* **Text block**:
To better understand the users of our design system, we conducted interviews with product teams. Throughout all these sincere conversations, I started to notice some reocurring patterns. The following were some observations we made during these interviews that raised concerns about the fundamentals of a core balanced team:

  • Some designers were having trouble getting design system stories prioritized by their product managers.

  • Individuals who had been on a team for a long time became dominant voices during team discussion. Sometimes this even involved interrupting or shooting down other team members' concerns and suggestions.

  • There was no clear direction on which components needed to be updated to be compliant, which led to a lack of communication from designers and engineers.
  • One team told us they had lost the trust of their users because of the lack of consistent experience across the portfolio of applications.
  • Teams were vocal about stories not matching the output of work, as well as stories needing to be smaller in scope.
  • During our remote interviews and design critiques focusing on the design system and consistency, most team members would not have their cameras turned on. This indicated tension in the teams and a lack of cohesion, requiring a team health check to inquire about balanced team fundamentals. 
  • Product managers were asking for clear outcomes and goals from the design system team to better understand how to incorporate these stories within their current backlog.
  • There were some differences in design system methodologies between individual contributors and the design system team as a whole. Some developers viewed the design system functioning as just a UI library, while some designers were designing for problems that the design system addressed functionally. 
  • Teams were battling design and technical debt. Additionally, the design system library wasn’t efficient enough for the rapid pace that teams required.

During our interviews, we learned that the majority of the teams comprehended and valued the intentions of the design system. They agreed that functionality should be streamlined across applications and that it would save time and effort when shipping software. So then why were teams so resistant to accomplishing adoption across the portfolio?

Another operational gap we found was that portfolio leaders had competing priorities that negated the outcomes and goals of the design system team. The portfolio product manager that was meeting with app teams on a weekly basis communicated (unbeknown to the design system team) that they were not to focus on design system stories. There was a company-wide deadline that needed to be met, so from their perspective, that was the priority. This resulted in a deprioritization of this effort and accountability was lost in the abyss. As you can gather, the more individuals we spoke to about achieving adoption, the more opportunities were available to define clear operations for this engagement's goal and achieving alignment through collaboration, knowledge sharing, and upskilling efforts.

We collected, synthesized, and brainstormed various operational solutions to fill in the gaps of accountability. After collecting this data and presenting it to leaders and involved team members, I had some discussions with the design director about some of the insights gathered during our interviews. I proposed to do a round of team health checks to validate some of my assumptions that there might be some underlying core balanced team issues at hand.

Outcomes

Over the course of two weeks, there were a lot of candid and positive conversations. Teams communicated honestly about things they did and didn’t understand. They also openly discussed the ways they could improve and how they could adapt processes that were not working efficiently. After measuring the results into a quantitative format, I met with leaders of the organization.

* **Landmark coordinate records**:
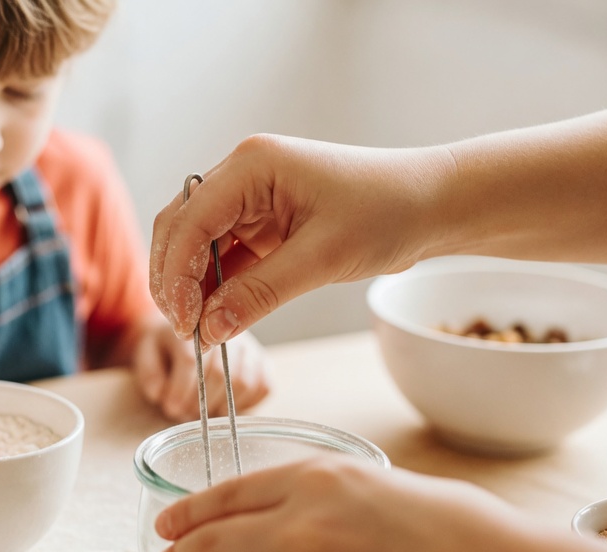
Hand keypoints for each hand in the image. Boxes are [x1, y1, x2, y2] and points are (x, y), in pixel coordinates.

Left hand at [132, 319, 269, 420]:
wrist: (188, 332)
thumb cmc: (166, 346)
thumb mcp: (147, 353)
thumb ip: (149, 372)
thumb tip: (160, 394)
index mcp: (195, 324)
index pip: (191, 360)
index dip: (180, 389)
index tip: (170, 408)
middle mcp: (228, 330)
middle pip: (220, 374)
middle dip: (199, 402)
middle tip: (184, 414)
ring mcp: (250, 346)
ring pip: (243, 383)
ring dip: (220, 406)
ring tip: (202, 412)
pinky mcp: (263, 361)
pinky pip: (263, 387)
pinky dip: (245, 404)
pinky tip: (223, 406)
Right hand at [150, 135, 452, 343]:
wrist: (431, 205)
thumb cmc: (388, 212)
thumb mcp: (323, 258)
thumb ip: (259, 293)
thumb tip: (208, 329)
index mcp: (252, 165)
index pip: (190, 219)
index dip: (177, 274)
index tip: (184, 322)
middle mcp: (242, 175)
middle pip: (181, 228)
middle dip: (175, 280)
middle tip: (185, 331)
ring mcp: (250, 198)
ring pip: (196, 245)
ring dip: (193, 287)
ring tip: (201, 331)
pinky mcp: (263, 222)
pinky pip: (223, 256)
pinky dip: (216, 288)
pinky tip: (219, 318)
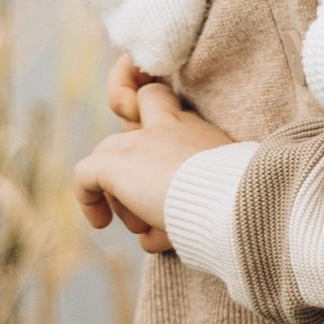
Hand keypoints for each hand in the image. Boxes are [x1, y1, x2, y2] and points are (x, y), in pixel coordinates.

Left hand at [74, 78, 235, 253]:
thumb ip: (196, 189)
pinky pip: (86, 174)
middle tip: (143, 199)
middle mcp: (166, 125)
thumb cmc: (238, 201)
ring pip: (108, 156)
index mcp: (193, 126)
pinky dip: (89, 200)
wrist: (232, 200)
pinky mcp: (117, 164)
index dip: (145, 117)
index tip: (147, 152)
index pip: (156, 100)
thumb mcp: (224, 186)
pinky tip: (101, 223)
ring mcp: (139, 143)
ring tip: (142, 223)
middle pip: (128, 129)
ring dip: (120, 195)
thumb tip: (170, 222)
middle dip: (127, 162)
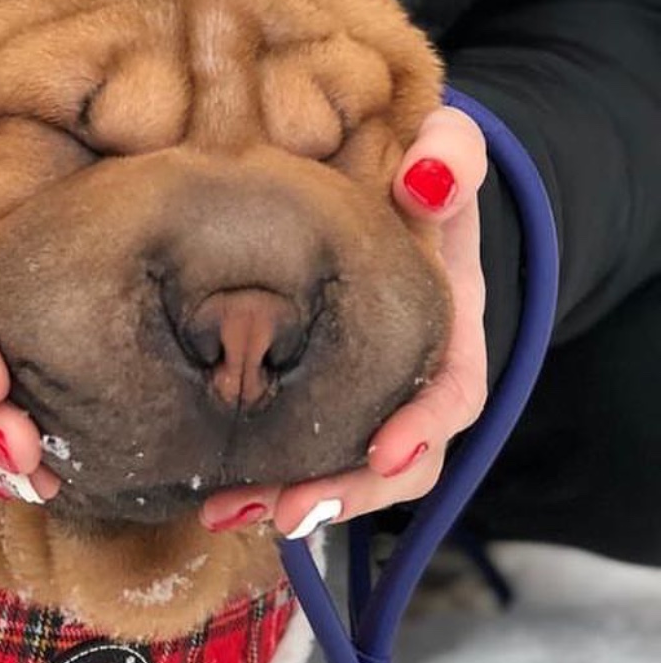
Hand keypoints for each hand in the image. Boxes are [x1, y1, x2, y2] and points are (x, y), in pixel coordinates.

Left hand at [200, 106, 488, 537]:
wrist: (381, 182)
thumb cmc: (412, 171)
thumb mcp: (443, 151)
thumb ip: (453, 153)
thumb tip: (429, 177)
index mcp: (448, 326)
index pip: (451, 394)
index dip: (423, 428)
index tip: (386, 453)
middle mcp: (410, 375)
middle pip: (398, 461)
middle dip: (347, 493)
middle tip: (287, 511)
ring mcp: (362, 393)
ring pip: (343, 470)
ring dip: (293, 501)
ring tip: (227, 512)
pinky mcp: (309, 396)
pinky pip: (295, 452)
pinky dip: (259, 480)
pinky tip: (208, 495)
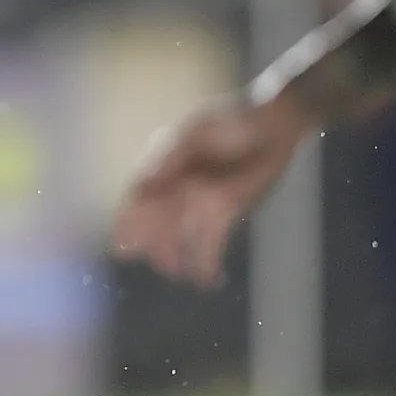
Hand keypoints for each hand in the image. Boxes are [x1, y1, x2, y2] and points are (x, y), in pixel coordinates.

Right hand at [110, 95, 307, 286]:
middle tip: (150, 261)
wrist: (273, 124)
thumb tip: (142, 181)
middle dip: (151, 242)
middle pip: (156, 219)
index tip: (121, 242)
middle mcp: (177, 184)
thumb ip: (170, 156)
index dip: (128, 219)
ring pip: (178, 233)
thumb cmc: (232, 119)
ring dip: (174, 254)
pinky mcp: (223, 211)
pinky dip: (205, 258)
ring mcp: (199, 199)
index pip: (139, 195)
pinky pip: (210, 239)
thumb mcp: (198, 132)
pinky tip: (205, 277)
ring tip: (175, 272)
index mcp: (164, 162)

* **About this exercise**: Rewrite the design system interview text from "Over the course" to "of the organization.", putting "frank" in place of "candid".

* **Response**:
Over the course of two weeks, there were a lot of frank and positive conversations. Teams communicated honestly about things they did and didn’t understand. They also openly discussed the ways they could improve and how they could adapt processes that were not working efficiently. After measuring the results into a quantitative format, I met with leaders of the organization.